STEVEN HAYWARD: FRACKING AND THE ELECTORAL COLLEGE.

What do the locals think about fracking? We’re told endless by environmental propagandists that it is poisoning the local water and air, though a thorough EPA study done during the Obama Administration found little evidence to support this.

A new study of voting results on an anti-fracking ballot initiative in Colorado in 2018 (which was defeated) in Energy Research & Social Science gives us a more fine-grained look at the matter. The key author of the study, Daniel Raimi of Resources for the Future, offers a plain English summary of the study on Twitter. His first finding is the most useful:

Key findings: (1) Strong opposition to #fracking is mostly found in places where there is little to no drilling activity.

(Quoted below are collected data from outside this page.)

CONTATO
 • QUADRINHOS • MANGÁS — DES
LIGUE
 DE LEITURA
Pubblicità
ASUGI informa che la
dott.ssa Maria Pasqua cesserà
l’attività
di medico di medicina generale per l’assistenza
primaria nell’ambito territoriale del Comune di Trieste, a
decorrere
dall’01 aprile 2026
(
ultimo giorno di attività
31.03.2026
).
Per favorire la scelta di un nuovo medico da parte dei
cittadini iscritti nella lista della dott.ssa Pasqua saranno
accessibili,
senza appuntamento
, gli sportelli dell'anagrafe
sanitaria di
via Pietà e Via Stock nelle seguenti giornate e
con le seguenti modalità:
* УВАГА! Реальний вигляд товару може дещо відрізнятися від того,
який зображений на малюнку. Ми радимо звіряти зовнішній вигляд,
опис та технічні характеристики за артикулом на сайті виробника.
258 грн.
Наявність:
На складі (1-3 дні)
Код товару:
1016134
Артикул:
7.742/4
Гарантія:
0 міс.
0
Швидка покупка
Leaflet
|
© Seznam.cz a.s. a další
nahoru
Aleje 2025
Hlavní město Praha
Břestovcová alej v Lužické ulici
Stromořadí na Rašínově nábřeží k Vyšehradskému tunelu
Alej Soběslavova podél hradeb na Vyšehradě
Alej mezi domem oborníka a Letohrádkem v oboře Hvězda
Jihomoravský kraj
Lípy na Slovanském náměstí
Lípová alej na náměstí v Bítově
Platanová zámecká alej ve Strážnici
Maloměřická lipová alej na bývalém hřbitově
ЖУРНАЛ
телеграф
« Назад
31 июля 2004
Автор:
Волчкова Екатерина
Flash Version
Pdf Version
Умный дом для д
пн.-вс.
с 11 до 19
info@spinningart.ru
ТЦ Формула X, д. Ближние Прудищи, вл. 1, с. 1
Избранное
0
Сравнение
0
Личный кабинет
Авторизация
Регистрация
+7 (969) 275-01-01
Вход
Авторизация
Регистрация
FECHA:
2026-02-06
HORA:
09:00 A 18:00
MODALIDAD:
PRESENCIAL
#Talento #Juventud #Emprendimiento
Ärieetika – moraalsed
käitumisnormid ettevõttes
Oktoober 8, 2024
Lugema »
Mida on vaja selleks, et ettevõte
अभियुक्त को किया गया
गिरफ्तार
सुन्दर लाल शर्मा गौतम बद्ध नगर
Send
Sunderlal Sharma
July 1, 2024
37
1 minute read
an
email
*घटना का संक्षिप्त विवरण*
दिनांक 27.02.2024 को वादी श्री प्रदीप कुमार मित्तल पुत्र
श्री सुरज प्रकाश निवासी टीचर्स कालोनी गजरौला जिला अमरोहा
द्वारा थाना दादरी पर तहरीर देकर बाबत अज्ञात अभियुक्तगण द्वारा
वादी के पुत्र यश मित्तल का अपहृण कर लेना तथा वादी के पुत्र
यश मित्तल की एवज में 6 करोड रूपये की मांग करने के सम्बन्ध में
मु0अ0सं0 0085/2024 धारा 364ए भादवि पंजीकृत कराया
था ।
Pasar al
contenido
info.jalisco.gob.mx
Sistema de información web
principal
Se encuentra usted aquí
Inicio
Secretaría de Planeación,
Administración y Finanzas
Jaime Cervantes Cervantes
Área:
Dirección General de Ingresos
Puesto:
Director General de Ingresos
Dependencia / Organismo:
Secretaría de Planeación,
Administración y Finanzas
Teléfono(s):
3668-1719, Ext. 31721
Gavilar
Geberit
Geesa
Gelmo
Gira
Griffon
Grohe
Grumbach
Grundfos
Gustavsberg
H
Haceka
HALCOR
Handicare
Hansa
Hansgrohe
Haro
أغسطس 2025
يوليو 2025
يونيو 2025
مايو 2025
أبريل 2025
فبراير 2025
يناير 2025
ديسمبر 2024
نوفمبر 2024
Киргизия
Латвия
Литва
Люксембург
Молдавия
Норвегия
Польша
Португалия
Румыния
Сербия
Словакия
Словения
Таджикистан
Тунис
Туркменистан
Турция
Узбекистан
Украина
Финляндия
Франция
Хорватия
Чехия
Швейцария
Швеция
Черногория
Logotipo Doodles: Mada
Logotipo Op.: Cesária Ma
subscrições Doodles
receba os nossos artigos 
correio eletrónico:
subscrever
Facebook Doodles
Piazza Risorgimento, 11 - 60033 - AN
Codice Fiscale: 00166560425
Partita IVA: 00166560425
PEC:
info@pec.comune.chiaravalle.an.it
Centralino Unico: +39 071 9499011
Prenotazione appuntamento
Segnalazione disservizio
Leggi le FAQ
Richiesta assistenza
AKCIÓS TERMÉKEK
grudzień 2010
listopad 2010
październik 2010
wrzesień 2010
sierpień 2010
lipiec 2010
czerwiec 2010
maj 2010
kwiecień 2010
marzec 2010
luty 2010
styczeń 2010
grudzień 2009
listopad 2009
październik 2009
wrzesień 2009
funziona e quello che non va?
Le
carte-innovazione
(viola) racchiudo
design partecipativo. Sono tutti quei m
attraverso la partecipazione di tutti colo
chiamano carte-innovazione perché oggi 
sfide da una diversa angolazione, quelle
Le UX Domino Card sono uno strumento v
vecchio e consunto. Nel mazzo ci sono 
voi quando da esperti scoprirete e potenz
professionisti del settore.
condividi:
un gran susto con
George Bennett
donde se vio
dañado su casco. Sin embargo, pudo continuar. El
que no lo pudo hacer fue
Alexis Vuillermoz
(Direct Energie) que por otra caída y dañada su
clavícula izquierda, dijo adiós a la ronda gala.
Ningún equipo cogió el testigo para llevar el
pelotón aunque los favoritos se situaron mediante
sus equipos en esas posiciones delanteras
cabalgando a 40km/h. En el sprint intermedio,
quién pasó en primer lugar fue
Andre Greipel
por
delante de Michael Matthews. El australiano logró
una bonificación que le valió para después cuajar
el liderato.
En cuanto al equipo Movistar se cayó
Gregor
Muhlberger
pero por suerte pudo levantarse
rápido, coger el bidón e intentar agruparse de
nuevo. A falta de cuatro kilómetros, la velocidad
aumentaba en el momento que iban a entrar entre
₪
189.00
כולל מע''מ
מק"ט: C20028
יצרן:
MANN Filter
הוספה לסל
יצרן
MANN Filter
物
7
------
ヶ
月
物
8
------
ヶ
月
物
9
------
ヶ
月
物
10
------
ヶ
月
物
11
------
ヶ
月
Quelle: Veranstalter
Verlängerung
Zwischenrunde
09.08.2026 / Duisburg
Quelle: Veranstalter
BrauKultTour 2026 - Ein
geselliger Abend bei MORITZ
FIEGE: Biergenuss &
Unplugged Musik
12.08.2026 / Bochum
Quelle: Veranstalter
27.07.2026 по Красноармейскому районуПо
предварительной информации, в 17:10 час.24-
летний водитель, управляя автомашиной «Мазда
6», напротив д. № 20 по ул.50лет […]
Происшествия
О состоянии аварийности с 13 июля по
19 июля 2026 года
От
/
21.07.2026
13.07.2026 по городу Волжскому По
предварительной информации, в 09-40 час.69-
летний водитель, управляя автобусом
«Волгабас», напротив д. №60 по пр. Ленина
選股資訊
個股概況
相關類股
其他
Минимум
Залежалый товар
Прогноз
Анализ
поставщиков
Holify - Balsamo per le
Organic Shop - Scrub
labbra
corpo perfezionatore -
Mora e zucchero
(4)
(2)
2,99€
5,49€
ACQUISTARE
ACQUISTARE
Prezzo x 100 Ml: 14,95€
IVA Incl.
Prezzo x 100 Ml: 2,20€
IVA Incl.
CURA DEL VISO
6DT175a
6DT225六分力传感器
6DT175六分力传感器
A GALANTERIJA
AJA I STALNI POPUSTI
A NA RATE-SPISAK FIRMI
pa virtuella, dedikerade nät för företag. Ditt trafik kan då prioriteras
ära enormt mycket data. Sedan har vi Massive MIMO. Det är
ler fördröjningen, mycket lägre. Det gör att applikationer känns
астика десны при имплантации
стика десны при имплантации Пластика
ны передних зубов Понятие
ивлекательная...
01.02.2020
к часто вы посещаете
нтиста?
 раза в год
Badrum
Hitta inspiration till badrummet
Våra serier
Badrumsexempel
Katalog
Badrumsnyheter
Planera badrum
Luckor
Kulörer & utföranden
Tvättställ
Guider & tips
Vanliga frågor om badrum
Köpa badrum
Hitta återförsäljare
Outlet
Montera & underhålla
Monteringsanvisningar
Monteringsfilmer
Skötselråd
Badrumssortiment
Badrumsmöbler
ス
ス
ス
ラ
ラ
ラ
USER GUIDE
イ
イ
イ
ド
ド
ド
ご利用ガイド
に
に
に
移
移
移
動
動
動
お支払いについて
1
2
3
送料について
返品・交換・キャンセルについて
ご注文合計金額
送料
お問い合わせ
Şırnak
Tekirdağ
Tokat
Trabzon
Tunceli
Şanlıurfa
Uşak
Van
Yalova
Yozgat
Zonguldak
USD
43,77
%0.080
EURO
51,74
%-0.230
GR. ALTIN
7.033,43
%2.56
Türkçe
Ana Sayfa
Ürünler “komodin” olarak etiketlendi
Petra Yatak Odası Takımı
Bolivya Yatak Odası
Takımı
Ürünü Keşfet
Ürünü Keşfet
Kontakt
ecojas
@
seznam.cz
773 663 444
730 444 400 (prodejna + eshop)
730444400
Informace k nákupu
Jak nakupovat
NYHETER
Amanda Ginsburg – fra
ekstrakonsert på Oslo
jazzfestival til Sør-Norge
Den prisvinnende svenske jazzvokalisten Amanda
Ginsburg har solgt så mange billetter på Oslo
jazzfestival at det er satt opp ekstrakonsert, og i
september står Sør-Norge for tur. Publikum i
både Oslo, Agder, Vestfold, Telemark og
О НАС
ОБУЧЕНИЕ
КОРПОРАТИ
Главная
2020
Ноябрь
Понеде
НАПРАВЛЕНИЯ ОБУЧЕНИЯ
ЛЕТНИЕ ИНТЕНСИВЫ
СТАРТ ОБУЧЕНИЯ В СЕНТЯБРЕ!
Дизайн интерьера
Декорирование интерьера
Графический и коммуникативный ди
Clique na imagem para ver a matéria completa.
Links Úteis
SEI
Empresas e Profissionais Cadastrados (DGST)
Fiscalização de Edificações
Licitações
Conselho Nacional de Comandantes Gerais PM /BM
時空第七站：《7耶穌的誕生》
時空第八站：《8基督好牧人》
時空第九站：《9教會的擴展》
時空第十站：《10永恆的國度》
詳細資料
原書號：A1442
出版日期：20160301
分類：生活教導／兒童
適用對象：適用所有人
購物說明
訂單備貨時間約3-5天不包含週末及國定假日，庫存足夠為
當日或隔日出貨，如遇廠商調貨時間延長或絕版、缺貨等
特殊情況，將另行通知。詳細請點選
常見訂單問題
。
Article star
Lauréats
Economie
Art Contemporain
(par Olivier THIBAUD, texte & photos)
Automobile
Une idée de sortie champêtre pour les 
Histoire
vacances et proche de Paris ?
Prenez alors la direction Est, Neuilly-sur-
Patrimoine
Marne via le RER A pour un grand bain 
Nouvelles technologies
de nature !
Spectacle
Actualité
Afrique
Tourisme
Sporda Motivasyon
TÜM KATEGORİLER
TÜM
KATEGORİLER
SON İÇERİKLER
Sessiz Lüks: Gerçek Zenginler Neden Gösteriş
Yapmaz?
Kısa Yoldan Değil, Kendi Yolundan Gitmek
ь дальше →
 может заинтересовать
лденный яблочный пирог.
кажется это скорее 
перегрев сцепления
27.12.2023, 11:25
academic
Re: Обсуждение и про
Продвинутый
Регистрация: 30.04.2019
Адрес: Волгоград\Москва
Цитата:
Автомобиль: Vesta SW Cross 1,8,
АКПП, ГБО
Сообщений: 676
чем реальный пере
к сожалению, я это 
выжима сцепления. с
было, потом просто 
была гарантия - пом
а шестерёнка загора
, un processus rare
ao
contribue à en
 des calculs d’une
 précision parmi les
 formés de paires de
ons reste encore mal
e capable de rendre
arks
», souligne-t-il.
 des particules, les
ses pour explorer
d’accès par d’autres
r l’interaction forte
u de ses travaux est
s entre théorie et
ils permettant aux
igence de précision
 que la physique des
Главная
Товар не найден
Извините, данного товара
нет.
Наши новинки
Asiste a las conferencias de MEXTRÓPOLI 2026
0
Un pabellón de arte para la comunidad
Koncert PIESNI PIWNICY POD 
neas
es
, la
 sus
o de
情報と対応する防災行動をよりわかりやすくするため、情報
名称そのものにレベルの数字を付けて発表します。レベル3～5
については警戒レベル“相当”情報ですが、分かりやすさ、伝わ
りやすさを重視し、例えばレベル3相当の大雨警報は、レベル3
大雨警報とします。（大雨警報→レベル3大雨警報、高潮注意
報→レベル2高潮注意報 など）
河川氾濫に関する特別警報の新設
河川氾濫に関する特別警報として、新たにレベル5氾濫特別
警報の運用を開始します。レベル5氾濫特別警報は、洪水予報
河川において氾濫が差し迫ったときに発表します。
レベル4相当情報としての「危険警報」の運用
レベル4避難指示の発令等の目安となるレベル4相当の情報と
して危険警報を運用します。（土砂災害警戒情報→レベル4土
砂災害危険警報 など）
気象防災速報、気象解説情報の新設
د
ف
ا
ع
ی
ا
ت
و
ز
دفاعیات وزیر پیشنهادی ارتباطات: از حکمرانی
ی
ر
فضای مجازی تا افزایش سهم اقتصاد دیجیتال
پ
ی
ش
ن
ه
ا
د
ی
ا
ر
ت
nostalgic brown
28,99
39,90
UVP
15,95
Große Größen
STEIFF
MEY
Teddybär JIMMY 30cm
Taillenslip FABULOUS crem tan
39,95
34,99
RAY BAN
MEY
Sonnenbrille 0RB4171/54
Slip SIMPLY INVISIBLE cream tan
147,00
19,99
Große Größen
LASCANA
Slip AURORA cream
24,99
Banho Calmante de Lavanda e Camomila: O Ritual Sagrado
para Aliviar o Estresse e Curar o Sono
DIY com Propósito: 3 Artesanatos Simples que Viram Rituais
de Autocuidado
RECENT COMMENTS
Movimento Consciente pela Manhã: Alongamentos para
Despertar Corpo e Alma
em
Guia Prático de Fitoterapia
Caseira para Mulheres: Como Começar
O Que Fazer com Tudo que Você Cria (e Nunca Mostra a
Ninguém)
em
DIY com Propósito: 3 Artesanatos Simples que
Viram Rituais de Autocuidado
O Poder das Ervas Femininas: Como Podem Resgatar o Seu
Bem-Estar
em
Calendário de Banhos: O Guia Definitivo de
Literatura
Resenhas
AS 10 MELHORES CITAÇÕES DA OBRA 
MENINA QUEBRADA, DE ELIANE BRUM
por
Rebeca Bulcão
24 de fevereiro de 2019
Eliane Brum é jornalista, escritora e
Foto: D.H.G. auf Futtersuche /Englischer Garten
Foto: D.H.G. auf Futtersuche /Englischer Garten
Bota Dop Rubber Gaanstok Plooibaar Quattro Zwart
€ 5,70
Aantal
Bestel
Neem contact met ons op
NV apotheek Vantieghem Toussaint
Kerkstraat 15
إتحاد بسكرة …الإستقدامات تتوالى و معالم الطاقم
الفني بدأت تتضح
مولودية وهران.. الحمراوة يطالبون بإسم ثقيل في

Strong support for drilling is mostly found in the places that have the largest density of wells. . . most people who live in the “patch” do want #fracking in their back yard.

The study also finds a sharp partisan divide, with Republicans favoring fracking and Democrats opposing it. To which we say: Duh. (For this we need social science?) Anyway, for more about the study, see here.

But you can see that if we left the matter up to the larger number of voters in San Francisco (or just the Denver metro area), fracking would be killed in opposition to the local opinion of people who live with it. Ironic, since those rural rubes provide the fuel for all those fancy Wolf and Viking gas ranges in those fancy professional-grade, two-sink kitchens in the Bay Area.

Just take the lead from Oxford and shut off gas to people who oppose fossil fuels.